My 2-Month Fling With "Old Media"
It's been about a month since I moved into my new apartment, which means I'm just now getting around to unpacking those last few boxes. Boxes filled with items wrapped in old, unused business newspapers.
Besides reminding me what a waste of paper that was, it also brought up a question I've yet to answer on the blog: "Bruni, what do you read to keep up on markets and the world?"
So let's talk about that.
At my core I'm pretty apathetic toward most things we call "news" today. I don't follow politics, celebrities, movies, television shows, sports, or anything really. My big thing is YouTube. I like memes and a few television shows like Gold Rush and Chopped. I'm a simple person.
That's my personal life...but in my professional life that apathy manifests itself in my choice to follow price and ignore just about everything else. I give zero attention* to economic data, fed announcements, earnings releases (except to avoid them), analyst reports and any other company-specific news.
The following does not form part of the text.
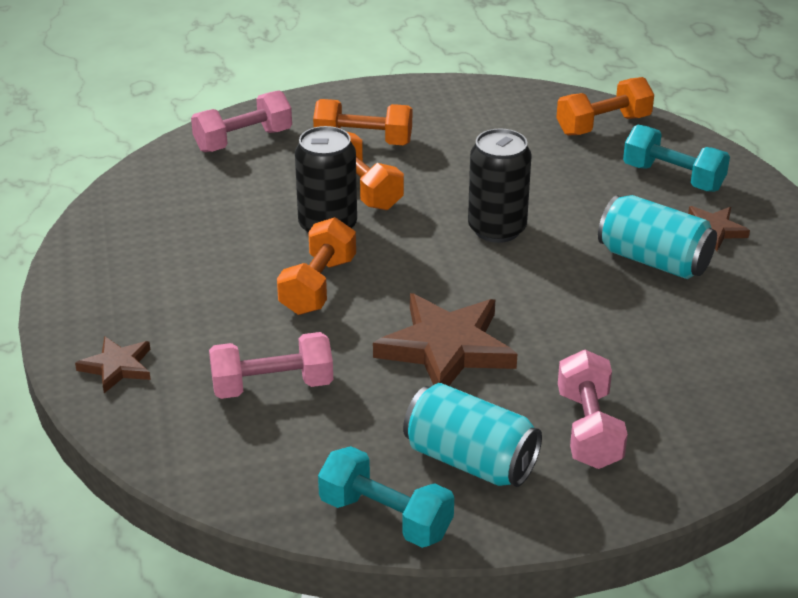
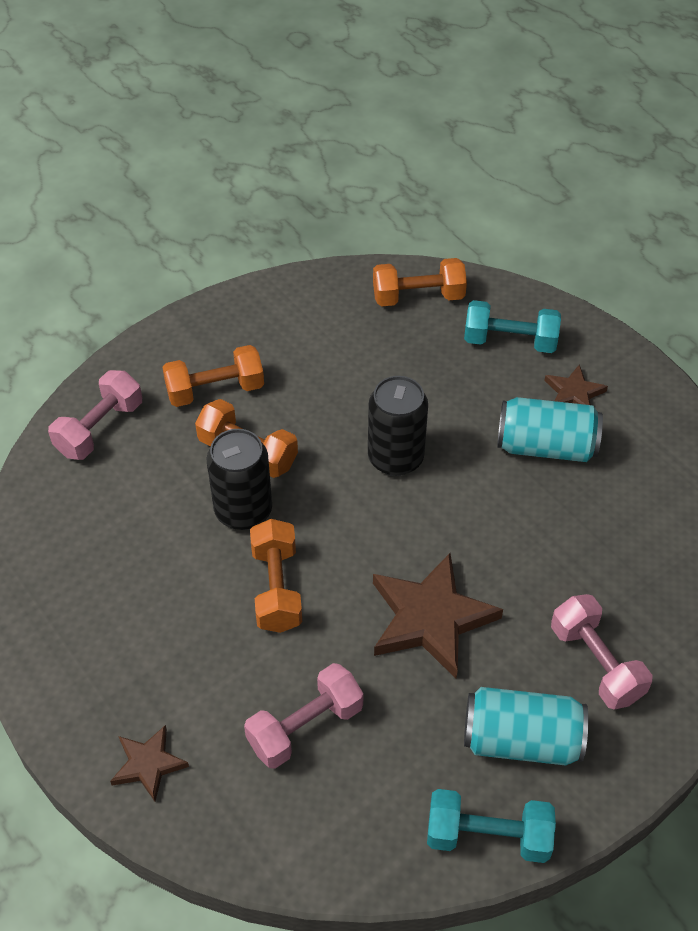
camera: 25 degrees left, 15 degrees up
(603, 125) = (418, 297): orange dumbbell -> orange dumbbell turned 45 degrees clockwise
It's a natural fit for me. I don't read about it because I have no inherent interest in it and it also serves no purpose as a Technical Analyst.
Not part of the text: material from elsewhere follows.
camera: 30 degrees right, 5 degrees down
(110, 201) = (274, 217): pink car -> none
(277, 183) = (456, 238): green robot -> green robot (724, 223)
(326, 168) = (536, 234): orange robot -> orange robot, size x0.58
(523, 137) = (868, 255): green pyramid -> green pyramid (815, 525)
But wouldn't that put me at a huge disadvantage to all the other folks that pour over this information day and night, looking for an edge?
I didn't know as I'd never tried, but it's always been my belief that the absence of outside noise allows for more clarity and objectivity in the analysis of price behavior.
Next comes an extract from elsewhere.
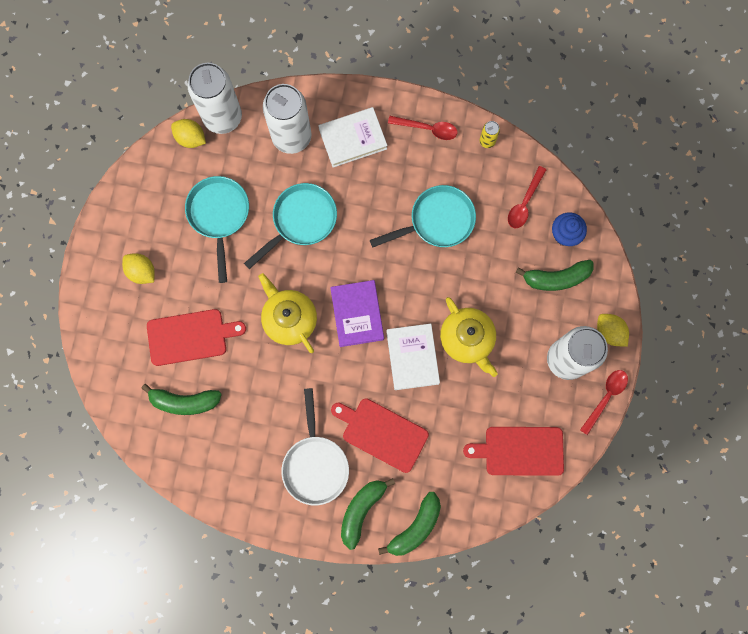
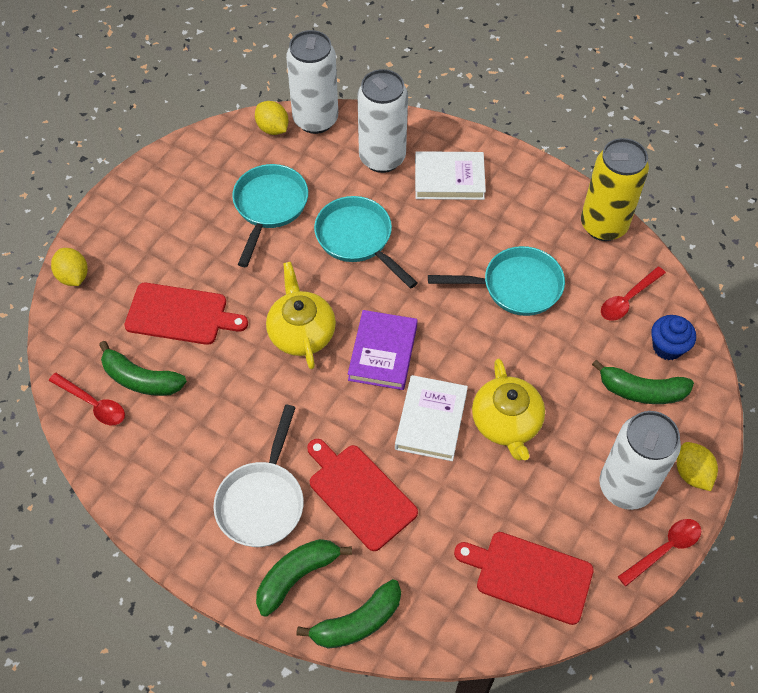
camera: 20 degrees right, 20 degrees down
(142, 271) = (159, 234): yellow lemon -> yellow lemon (73, 276)
(301, 221) = (357, 239): turquoise pan -> turquoise pan turned 105 degrees counterclockwise
(427, 129) = (538, 194): red spoon -> red spoon (93, 404)
(487, 141) = (603, 225): yellow can -> yellow can, size x2.43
So I started a little experiment. I wanted to see if being mostly disconnected from the outside world was helping or hurting my process, so I subscribed to two well-known publications and received a paper copy to my home on their normal delivery schedule.
For the first week or two I was extremely diligent about reading through them. I armed myself with a red pen, a highlighter, and an open mind and dug into the pages upon pages of information in front of me. I'm not the fastest reader, but I'm not slow either, and I probably spent one to two hours per day reading through just two publications.
While there was some interesting stuff in there, I noticed that most of what I found valuable I had already seen the day before. Essentially this was a delayed Twitter feed (without its brevity) delivered to my driveway.
Week three I found myself rushing through the exercise, trying to check this box off my "to-do" list and move onto what I cared more about. And by weeks four and five I was down to reading a fraction of it, if any at all.
By the end of the two months these papers became what they are today, protection for fragile items during my move, something to soak up used grease for disposal, and eventually fodder for the recycling bin.
That's not to say that they're of no value. They weren't a good return on my time and did little for me professionally, and even less for me personally.
But that doesn't mean they're not relevant to you. I think the key here, as with most things in life, is to identify your individual needs and goals and then determine which information sources are going to add the right value to help you achieve them.
There are a lot of smart folks that still work for the behemoths of the media world. I'm lucky enough to know some of them personally and hope to meet more of them in the future. It may be harder to find them among all of the click-bait, gossip, and other nonsense designed to grab our attention, but they are out there. Put in the work to find them.
So what do I follow if not traditional "old media"? I rely on a curated network of people who share their thoughts every day on Social Media and through their blogs, which I track through Feedly. I spend about an hour a day consuming other people's content.
Not only are they providing valuable information about their area of expertise, but they are also pointing me toward things produced by other content creators or "old media" that I should be consuming. That's what I meant when I said the paper was a "delayed Twitter feed". If it's relevant to my work, it will make its way to my desk somehow.
Other than that, I get all of my information through my charts. I look at 5,000+ charts every week and they provide nearly everything that's relevant to my process. I love being a Technician because I don't have to pretend I care about any of this stuff, but you have to find your own balance.
Today's problem is not a lack of information. It's an issue of curating all that content to find the 1% that matters to you while not getting distracted by the other 99% that doesn't.
Thanks for reading. Let us know what content you use in your process.
*Zero attention is hyperbole, but not by much. Part of the "qualitative" measures of sentiment I look at is what people are saying, what the headlines are, etc. but it's only important at extremes and a much smaller weighting than any quantitative sentiment data I look at.